• _TASK DIRECTIONS_: Return only the line that contains "сезона-2020/21" and each line after it, through the last line of the data below, copied exactly.

(Saved entries)
========

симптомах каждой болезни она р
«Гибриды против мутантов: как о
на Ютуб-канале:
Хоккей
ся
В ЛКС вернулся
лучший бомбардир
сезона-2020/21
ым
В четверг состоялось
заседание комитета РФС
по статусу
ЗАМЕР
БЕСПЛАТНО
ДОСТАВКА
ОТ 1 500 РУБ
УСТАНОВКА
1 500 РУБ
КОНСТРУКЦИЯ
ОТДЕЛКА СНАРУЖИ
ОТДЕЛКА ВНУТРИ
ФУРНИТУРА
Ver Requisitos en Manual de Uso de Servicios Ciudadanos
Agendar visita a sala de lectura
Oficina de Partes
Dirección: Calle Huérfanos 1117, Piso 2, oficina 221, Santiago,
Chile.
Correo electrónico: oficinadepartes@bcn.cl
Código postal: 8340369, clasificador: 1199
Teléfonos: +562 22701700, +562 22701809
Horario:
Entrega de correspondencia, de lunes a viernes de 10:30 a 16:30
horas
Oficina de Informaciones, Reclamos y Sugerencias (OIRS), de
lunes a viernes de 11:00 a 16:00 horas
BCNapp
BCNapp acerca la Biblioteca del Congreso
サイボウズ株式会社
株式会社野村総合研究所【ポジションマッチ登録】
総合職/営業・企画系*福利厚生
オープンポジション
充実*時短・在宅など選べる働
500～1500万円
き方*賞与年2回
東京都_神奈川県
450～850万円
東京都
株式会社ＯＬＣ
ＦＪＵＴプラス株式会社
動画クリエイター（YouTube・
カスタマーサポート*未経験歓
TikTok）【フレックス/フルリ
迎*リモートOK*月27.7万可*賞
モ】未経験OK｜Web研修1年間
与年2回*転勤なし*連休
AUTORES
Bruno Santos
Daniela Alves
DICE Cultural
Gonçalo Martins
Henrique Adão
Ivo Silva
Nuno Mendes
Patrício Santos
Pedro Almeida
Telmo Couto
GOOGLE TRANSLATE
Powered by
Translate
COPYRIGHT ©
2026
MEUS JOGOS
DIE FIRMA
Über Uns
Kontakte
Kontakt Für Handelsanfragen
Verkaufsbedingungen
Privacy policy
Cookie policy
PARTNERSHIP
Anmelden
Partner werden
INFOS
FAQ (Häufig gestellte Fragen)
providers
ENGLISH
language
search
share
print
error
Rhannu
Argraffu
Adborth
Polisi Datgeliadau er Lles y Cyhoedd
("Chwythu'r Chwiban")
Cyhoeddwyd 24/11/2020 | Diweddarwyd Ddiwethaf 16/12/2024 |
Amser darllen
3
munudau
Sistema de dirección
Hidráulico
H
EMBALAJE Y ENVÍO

========

• _RESULT OF THIS TASK_:
сезона-2020/21
ым
В четверг состоялось
заседание комитета РФС
по статусу
ЗАМЕР
БЕСПЛАТНО
ДОСТАВКА
ОТ 1 500 РУБ
УСТАНОВКА
1 500 РУБ
КОНСТРУКЦИЯ
ОТДЕЛКА СНАРУЖИ
ОТДЕЛКА ВНУТРИ
ФУРНИТУРА
Ver Requisitos en Manual de Uso de Servicios Ciudadanos
Agendar visita a sala de lectura
Oficina de Partes
Dirección: Calle Huérfanos 1117, Piso 2, oficina 221, Santiago,
Chile.
Correo electrónico: oficinadepartes@bcn.cl
Código postal: 8340369, clasificador: 1199
Teléfonos: +562 22701700, +562 22701809
Horario:
Entrega de correspondencia, de lunes a viernes de 10:30 a 16:30
horas
Oficina de Informaciones, Reclamos y Sugerencias (OIRS), de
lunes a viernes de 11:00 a 16:00 horas
BCNapp
BCNapp acerca la Biblioteca del Congreso
サイボウズ株式会社
株式会社野村総合研究所【ポジションマッチ登録】
総合職/営業・企画系*福利厚生
オープンポジション
充実*時短・在宅など選べる働
500～1500万円
き方*賞与年2回
東京都_神奈川県
450～850万円
東京都
株式会社ＯＬＣ
ＦＪＵＴプラス株式会社
動画クリエイター（YouTube・
カスタマーサポート*未経験歓
TikTok）【フレックス/フルリ
迎*リモートOK*月27.7万可*賞
モ】未経験OK｜Web研修1年間
与年2回*転勤なし*連休
AUTORES
Bruno Santos
Daniela Alves
DICE Cultural
Gonçalo Martins
Henrique Adão
Ivo Silva
Nuno Mendes
Patrício Santos
Pedro Almeida
Telmo Couto
GOOGLE TRANSLATE
Powered by
Translate
COPYRIGHT ©
2026
MEUS JOGOS
DIE FIRMA
Über Uns
Kontakte
Kontakt Für Handelsanfragen
Verkaufsbedingungen
Privacy policy
Cookie policy
PARTNERSHIP
Anmelden
Partner werden
INFOS
FAQ (Häufig gestellte Fragen)
providers
ENGLISH
language
search
share
print
error
Rhannu
Argraffu
Adborth
Polisi Datgeliadau er Lles y Cyhoedd
("Chwythu'r Chwiban")
Cyhoeddwyd 24/11/2020 | Diweddarwyd Ddiwethaf 16/12/2024 |
Amser darllen
3
munudau
Sistema de dirección
Hidráulico
H
EMBALAJE Y ENVÍO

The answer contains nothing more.